== Task to carry out ==
What follows is a block of records; restate each one word for word.
-- START OF Supplied data --
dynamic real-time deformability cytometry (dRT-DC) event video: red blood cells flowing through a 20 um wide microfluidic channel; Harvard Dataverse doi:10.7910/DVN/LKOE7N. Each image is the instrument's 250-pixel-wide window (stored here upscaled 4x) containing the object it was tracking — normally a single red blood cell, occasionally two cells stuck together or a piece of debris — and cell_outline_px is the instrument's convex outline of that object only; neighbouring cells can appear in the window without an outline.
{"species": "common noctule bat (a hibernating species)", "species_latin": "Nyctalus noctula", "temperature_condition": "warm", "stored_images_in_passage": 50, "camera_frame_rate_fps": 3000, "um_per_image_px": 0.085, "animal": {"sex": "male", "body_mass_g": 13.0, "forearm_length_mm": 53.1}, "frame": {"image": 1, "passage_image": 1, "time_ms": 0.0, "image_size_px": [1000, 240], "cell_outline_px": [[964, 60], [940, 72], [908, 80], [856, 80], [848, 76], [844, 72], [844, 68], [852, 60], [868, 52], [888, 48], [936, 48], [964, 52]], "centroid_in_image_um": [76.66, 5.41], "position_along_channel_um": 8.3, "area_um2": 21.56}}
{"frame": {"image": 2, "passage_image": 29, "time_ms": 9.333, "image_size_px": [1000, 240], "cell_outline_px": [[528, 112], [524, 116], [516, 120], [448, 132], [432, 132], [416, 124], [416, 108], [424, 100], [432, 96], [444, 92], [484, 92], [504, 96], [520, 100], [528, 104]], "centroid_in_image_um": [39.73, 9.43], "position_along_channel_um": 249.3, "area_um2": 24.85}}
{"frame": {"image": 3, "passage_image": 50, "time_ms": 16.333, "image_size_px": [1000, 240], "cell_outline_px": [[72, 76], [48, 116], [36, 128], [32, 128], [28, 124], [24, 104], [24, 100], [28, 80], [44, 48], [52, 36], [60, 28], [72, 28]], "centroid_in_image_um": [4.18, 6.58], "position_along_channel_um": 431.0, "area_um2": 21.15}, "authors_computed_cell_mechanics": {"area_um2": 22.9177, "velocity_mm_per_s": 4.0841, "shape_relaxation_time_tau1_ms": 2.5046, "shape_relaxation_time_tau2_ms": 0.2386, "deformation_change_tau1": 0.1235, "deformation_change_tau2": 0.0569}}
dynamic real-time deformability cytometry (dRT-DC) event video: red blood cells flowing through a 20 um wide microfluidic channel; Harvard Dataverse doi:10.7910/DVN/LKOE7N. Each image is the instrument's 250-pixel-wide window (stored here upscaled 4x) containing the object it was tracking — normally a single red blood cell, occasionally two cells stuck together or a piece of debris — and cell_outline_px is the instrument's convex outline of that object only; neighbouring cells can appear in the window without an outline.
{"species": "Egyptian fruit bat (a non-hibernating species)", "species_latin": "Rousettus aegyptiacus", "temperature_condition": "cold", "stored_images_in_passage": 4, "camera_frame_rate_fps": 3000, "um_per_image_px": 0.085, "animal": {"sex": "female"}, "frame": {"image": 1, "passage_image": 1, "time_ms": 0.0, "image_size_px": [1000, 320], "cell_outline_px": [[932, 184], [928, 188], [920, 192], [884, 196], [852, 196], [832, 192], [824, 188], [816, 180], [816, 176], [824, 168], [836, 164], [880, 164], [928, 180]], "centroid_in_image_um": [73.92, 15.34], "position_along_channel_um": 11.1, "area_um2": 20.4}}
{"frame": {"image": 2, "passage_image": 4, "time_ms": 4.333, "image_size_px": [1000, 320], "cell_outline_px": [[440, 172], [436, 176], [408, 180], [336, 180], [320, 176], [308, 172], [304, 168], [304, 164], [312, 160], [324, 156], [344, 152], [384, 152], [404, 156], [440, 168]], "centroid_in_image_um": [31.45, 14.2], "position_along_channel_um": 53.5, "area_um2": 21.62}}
-- END OF Supplied data --
== Written solution ==
dynamic real-time deformability cytometry (dRT-DC) event video: red blood cells flowing through a 20 um wide microfluidic channel; Harvard Dataverse doi:10.7910/DVN/LKOE7N. Each image is the instrument's 250-pixel-wide window (stored here upscaled 4x) containing the object it was tracking — normally a single red blood cell, occasionally two cells stuck together or a piece of debris — and cell_outline_px is the instrument's convex outline of that object only; neighbouring cells can appear in the window without an outline.
{"species": "common noctule bat (a hibernating species)", "species_latin": "Nyctalus noctula", "temperature_condition": "warm", "stored_images_in_passage": 50, "camera_frame_rate_fps": 3000, "um_per_image_px": 0.085, "animal": {"sex": "male", "body_mass_g": 13.0, "forearm_length_mm": 53.1}, "frame": {"image": 1, "passage_image": 1, "time_ms": 0.0, "image_size_px": [1000, 240], "cell_outline_px": [[964, 60], [940, 72], [908, 80], [856, 80], [848, 76], [844, 72], [844, 68], [852, 60], [868, 52], [888, 48], [936, 48], [964, 52]], "centroid_in_image_um": [76.66, 5.41], "position_along_channel_um": 8.3, "area_um2": 21.56}}
{"frame": {"image": 2, "passage_image": 29, "time_ms": 9.333, "image_size_px": [1000, 240], "cell_outline_px": [[528, 112], [524, 116], [516, 120], [448, 132], [432, 132], [416, 124], [416, 108], [424, 100], [432, 96], [444, 92], [484, 92], [504, 96], [520, 100], [528, 104]], "centroid_in_image_um": [39.73, 9.43], "position_along_channel_um": 249.3, "area_um2": 24.85}}
{"frame": {"image": 3, "passage_image": 50, "time_ms": 16.333, "image_size_px": [1000, 240], "cell_outline_px": [[72, 76], [48, 116], [36, 128], [32, 128], [28, 124], [24, 104], [24, 100], [28, 80], [44, 48], [52, 36], [60, 28], [72, 28]], "centroid_in_image_um": [4.18, 6.58], "position_along_channel_um": 431.0, "area_um2": 21.15}, "authors_computed_cell_mechanics": {"area_um2": 22.9177, "velocity_mm_per_s": 4.0841, "shape_relaxation_time_tau1_ms": 2.5046, "shape_relaxation_time_tau2_ms": 0.2386, "deformation_change_tau1": 0.1235, "deformation_change_tau2": 0.0569}}
dynamic real-time deformability cytometry (dRT-DC) event video: red blood cells flowing through a 20 um wide microfluidic channel; Harvard Dataverse doi:10.7910/DVN/LKOE7N. Each image is the instrument's 250-pixel-wide window (stored here upscaled 4x) containing the object it was tracking — normally a single red blood cell, occasionally two cells stuck together or a piece of debris — and cell_outline_px is the instrument's convex outline of that object only; neighbouring cells can appear in the window without an outline.
{"species": "Egyptian fruit bat (a non-hibernating species)", "species_latin": "Rousettus aegyptiacus", "temperature_condition": "cold", "stored_images_in_passage": 4, "camera_frame_rate_fps": 3000, "um_per_image_px": 0.085, "animal": {"sex": "female"}, "frame": {"image": 1, "passage_image": 1, "time_ms": 0.0, "image_size_px": [1000, 320], "cell_outline_px": [[932, 184], [928, 188], [920, 192], [884, 196], [852, 196], [832, 192], [824, 188], [816, 180], [816, 176], [824, 168], [836, 164], [880, 164], [928, 180]], "centroid_in_image_um": [73.92, 15.34], "position_along_channel_um": 11.1, "area_um2": 20.4}}
{"frame": {"image": 2, "passage_image": 4, "time_ms": 4.333, "image_size_px": [1000, 320], "cell_outline_px": [[440, 172], [436, 176], [408, 180], [336, 180], [320, 176], [308, 172], [304, 168], [304, 164], [312, 160], [324, 156], [344, 152], [384, 152], [404, 156], [440, 168]], "centroid_in_image_um": [31.45, 14.2], "position_along_channel_um": 53.5, "area_um2": 21.62}}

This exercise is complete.